Anthony Hamilton Russell 

Anthony Hamilton Russell 
Photo provided

Hamilton Russell Vineyards: Four Decades of South African Pinot Noir

Hamilton Russell Vineyards celebrated the 40th anniversary of their first vintage last year. To mark the occasion, the South African pioneer held a remarkable vertical tasting in London in 2022.
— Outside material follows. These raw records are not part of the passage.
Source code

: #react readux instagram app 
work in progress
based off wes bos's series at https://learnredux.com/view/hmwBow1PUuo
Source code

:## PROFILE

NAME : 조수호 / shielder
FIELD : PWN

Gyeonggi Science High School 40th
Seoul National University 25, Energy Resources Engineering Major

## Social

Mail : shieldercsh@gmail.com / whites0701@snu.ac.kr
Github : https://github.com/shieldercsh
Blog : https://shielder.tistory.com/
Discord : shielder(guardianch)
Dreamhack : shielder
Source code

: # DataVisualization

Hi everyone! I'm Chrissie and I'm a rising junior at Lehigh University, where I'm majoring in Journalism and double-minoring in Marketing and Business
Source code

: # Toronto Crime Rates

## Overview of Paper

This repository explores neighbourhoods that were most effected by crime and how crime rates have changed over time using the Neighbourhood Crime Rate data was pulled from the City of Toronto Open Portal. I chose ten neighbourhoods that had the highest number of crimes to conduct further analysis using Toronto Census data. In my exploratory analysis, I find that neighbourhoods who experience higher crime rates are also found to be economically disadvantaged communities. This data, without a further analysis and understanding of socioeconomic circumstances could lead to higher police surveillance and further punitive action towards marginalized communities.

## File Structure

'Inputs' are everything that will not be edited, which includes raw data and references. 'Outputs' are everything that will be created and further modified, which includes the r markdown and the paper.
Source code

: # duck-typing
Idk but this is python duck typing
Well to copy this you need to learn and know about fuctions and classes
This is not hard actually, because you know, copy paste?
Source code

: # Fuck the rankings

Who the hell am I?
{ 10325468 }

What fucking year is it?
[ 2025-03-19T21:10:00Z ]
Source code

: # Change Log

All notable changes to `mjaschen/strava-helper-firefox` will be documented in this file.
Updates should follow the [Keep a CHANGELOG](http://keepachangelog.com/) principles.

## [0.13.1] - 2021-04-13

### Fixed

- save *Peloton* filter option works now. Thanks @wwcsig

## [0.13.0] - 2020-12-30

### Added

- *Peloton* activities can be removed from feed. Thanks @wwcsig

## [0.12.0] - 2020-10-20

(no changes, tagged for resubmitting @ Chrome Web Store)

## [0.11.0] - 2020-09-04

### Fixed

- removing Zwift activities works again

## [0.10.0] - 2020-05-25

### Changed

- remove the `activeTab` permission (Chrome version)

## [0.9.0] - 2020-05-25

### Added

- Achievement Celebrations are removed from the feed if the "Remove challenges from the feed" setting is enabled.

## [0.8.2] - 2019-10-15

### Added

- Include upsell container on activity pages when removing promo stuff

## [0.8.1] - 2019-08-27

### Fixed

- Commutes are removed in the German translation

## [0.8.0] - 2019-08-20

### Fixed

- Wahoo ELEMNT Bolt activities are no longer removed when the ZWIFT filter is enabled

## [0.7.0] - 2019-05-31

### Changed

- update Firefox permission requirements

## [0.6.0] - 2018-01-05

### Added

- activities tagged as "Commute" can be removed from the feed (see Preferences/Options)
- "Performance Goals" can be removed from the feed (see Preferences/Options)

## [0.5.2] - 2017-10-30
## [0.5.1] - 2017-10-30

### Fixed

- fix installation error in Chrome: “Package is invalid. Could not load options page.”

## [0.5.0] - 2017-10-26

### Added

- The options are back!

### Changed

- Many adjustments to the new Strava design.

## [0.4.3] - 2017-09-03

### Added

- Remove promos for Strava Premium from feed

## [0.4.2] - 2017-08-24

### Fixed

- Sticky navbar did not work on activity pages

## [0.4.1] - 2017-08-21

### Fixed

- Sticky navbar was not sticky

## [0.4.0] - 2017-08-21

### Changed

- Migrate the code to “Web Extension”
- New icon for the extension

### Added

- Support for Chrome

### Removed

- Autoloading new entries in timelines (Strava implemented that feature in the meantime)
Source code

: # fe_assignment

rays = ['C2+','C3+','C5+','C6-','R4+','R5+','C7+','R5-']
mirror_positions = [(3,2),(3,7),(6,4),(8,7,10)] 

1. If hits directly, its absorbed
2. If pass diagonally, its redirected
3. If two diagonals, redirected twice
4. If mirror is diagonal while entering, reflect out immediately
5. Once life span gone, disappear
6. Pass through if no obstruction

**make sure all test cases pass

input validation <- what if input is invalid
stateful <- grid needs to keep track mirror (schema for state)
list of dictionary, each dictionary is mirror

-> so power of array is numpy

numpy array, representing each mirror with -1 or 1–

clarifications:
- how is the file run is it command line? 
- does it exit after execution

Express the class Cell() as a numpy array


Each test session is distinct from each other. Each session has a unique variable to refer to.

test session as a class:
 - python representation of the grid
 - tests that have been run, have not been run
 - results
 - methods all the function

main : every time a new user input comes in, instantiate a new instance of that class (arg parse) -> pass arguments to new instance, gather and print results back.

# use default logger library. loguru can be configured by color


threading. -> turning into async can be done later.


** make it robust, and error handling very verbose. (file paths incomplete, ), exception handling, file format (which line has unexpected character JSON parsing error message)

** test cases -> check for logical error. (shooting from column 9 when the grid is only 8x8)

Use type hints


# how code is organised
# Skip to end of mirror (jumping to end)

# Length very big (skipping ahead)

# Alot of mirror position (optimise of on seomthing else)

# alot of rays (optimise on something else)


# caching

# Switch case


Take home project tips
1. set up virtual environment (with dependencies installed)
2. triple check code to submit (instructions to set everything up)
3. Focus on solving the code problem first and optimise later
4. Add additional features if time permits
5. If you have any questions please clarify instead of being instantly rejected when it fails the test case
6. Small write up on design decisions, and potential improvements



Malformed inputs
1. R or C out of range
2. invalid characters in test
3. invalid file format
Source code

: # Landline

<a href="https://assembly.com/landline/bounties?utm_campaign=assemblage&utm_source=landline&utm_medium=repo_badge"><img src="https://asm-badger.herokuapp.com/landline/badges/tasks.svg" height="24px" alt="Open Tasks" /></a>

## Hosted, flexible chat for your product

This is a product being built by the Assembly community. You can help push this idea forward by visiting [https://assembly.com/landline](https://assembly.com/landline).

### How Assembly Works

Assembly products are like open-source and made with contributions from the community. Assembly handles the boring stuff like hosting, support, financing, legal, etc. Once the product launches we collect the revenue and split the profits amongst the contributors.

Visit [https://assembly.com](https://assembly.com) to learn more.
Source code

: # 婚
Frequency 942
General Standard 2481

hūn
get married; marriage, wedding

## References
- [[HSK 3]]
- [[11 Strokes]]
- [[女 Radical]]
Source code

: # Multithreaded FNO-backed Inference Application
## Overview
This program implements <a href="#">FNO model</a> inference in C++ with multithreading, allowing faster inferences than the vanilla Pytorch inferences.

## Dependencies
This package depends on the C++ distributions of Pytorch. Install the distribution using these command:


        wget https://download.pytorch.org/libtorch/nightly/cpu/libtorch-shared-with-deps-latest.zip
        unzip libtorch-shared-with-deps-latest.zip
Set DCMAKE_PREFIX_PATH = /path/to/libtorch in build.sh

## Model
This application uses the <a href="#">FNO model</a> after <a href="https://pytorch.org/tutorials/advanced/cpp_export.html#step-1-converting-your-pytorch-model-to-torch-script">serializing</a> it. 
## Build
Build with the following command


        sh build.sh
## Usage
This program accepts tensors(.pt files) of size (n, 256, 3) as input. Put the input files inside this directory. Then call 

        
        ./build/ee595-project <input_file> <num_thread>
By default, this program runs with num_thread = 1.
“We are celebrating 40 vintages,” said Anthony Hamilton Russell as he introduced this landmark tasting of vintages spanning the past four decades – including three bottles of the last five existing bottles of their 1981 Pinot Noir.

Pioneers in Walker Bay

The Hamilton Russells are pioneers. Anthony’s father Tim Hamilton Russell, had purchased undeveloped land close to the sea “just behind the old fishing village of Hermanus,” in 1975 and planted the first vineyards in what became the Hemel-en-Aarde Valley appellation in 2009. Their first harvest was in 1981. In the spirit of experimentation, Tim made eleven wines from eight different grape varieties. But as the estate continued making wine, a new direction became clear. Anthony and his wife Olive took the reins in 1991 and changed the farm’s focus entirely to Pinot Noir and Chardonnay – ideally suited to the sunny but cool, maritime climate and the ”stony, iron- and clay-rich shale derived soils” in Africa’s southern tip.

Courage and honesty

Quite apart from the investment, the foresight and the optimism it took to plant virgin land to vines, staging this tasting was courageous and honest too, as the wines clearly showed growing expertise and understanding of viticulture and winemaking. That said, the inaugural vintage of 1981 was touchingly beautiful and showed an essence of Pinot-ness that must have encouraged Tim Hamilton Russell in his endeavours – signalling that he was on the right path. As Anthony Hamilton Russell points out, at the time, there were few regions in the so-called New World that had any experience with Pinot Noir: he points to the fellow pioneers in Oregon (which had its first plantings in the 1960s) and Martinborough, which also pioneered Pinot Noir in the 1980s.

Stylistic evolution

Anthony Hamilton-Russell was frank, saying that despite the family's inherant desire to express place, “we are kidding ourselves if we think we didn’t change with prevailing fashion. So we have changed stylistically.” But as he explained, changes were also due to the availability of planting material. The Pinot Noir, for instance, that made the beguiling first vintage in 1981, gradually had to be grubbed up because the vines were badly virused. It was not until 1997 that Dijon clones became available – amongst the first to be planted in South Africa, lending, “more ripeness more plushness, more depth.” By 2001, almost all Pinot vineyards had been replanted with these superior French clones.

Doing something right

Hamilton Russell is painfully honest: “The 1980s were a question of the terroir shouting at us, telling what we should be doing and learning how to do that well,” he said. But he also noted that “it was a time when that whole move towards overripeness was inflicted on the world.” With all the wines poured and tasted, it became clear what Hamilton Russell meant when he said: “We get something that is hard to find in this grape.” Namely, a most profound and authentic expression of Pinot Noir in wines that still shone at 20, 30 and 40 years of age – despite an initial lack of experience or centuries of preceding viticultural history, trial and error. It was a worthy celebration and a lesson to taste these wines. Anthony Hamilton Russell summed it up: “Regardless of vintage, the wines still have something to say.”